The newest People’s Gallery will be painted today on Perry Street between Second and Third Avenues under Interstate 90 across from Liberty Park, with everyone invited to participate.

Roots in WPA

In the United States, large-scale public murals date back to the 1930s when the Works Progress Administration, a New Deal program, hired out-of-work artists to create murals and other public art.

The concept was revised in the 1970s when major metropolitan areas, like Los Angeles and Philadelphia, were looking for ways to beautify their inner cities and get rid of unsightly graffiti.

Yet Spokane’s public mural program has expanded into much more than covering graffiti.

The projects are used as “incentives for local professional artists to work with youth in a mentor/student relationship,” said Karen Mobley, Spokane Arts Commission director, “and they are also ways for at-risk youth to engage in a positive, productive and creative process.”

Funding for all the individual projects in the mural program are “on a wing and a prayer,” said Mobley. “Basically it’s all private funding.
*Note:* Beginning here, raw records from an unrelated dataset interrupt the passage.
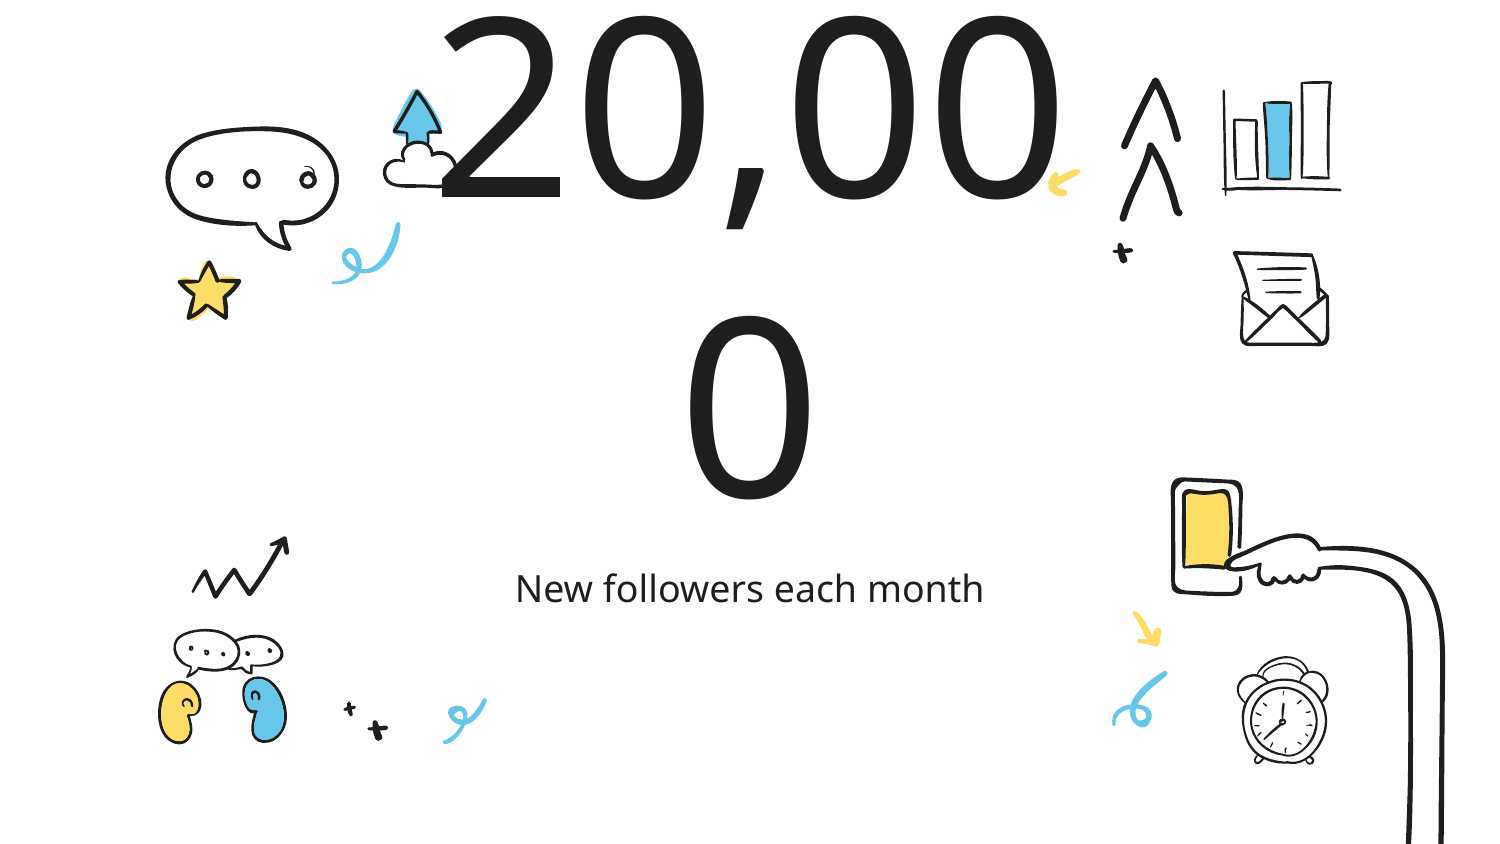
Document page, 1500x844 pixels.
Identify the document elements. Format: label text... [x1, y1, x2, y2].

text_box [1220, 80, 1343, 197]
text_box [191, 536, 290, 599]
text_box [442, 698, 487, 745]
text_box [1232, 250, 1331, 347]
list New followers each month [469, 543, 1031, 653]
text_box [1122, 80, 1180, 219]
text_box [1168, 477, 1451, 844]
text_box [381, 88, 459, 189]
title 20,000 [374, 240, 1126, 563]
text_box [1112, 242, 1134, 264]
text_box [331, 222, 401, 285]
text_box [1233, 655, 1332, 765]
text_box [176, 260, 243, 322]
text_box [1110, 611, 1170, 728]
text_box [1048, 169, 1081, 197]
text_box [342, 701, 389, 742]
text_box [155, 628, 290, 745]
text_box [157, 126, 344, 252]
We raise the money from grants, corporate contributors and individual people.”

Two projects in one

The Browne Street Viaduct Mural, between Sprague and Pacific Avenues, “was really two projects in one,” said Mobley.

“One side of the viaduct was painted by volunteers from the Spokane Mental Health New Bridge School where the kids worked together as a team with artist Rik Nelson,” she said. “The other side of the viaduct was a People’s Gallery organized with the People for People program of the House of Charity.”
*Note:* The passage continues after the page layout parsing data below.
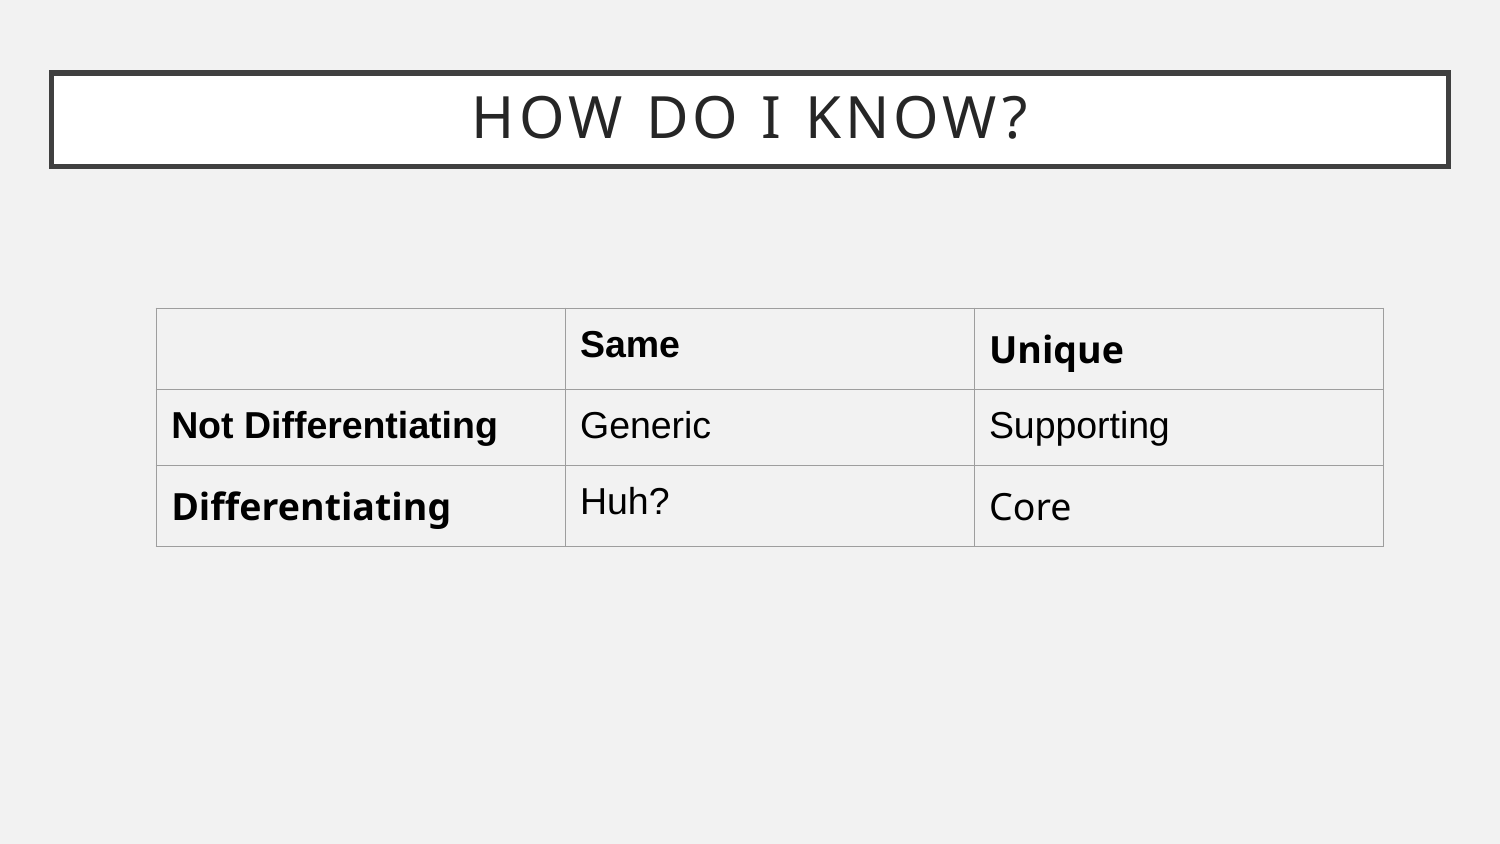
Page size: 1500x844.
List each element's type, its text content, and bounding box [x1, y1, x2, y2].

table_cell Generic [566, 390, 974, 465]
table_cell Core [975, 466, 1383, 546]
table_header Same [566, 309, 974, 389]
table_cell Huh? [566, 466, 974, 546]
table_header Unique [975, 309, 1383, 389]
table_cell Not Differentiating [157, 390, 565, 465]
table_header [157, 309, 565, 389]
title How do I know? [49, 70, 1451, 169]
table_cell Differentiating [157, 466, 565, 546]
table_cell Supporting [975, 390, 1383, 465]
Nelson—known locally for his intricate and inventive “quilts” made from recyclables like cereal boxes, soda cans and shampoo bottles—has worked on three city murals.

“My role was to find something of value to the kids and help them develop that into an artistic product,” said Nelson. “I met with the students and we talked about what they wanted to say.”

After deciding on the theme of “positive transformation,” the students developed a series of visual images.

Once on site, painting the mural was demanding work.

“It was miserable, cold and raining all week,” said Nelson. “The kids were developing new skills and using tools they were unfamiliar with. They were moving around scaffolding and lugging buckets of paint. They stayed with it and did a great job.”

Nelson said he came away from the project feeling humbled.

“These murals are testaments to the value of art in transforming lives,” he said. “The kids did something for their school and the community at large. In the end it was not about themselves, it was about the art.”

Ed McCarron, director of the House of Charity, said: “The art has added a different dimension to the whole neighborhood and uplifted the people who worked on it.”

In the House of Charity’s June newsletter, Jesuit volunteer Patrick Rossman wrote that the Browne Street bridge area had now been transformed from a dark and dreary place to “a bright and hopeful pathway.”

“It’s amazing,” he wrote, “to be witness to this project, to see people working together and taking great pride in their work. It’s truly a beautiful sight.”

People’s Gallery at Perry Street

Over the years, hundreds of individual artists have been a part of transforming the grimy walls of underpasses into beautiful spaces simply for the pleasure of those who are traveling through, and living in, Spokane.

Today, between 10 a.m. and 3 p.m., you have an opportunity to be one of those people.

The newest People’s Gallery will be painted on the I-90 underpass on Perry Street between Second and Third Avenues across from Liberty Park.

The walls of the underpass will be divided into 492 sections and each participant will be assigned their own piece of the wall to paint.

Kids and adults alike are encouraged to participate; parents must accompany children. Come dressed to paint and wearing closed-toed shoes or sneakers.

The Spokane Arts Commission will provide paint and brushes.

“It’s a wonderful thing to express yourself for all the world to see,” says Susan Hardie, outreach coordinator for the Spokane Arts Department.

“I have people tell me all the time how nice it is to come back and look at what they painted at a People’s Gallery years ago and know that it’s a part of the fabric of this city.”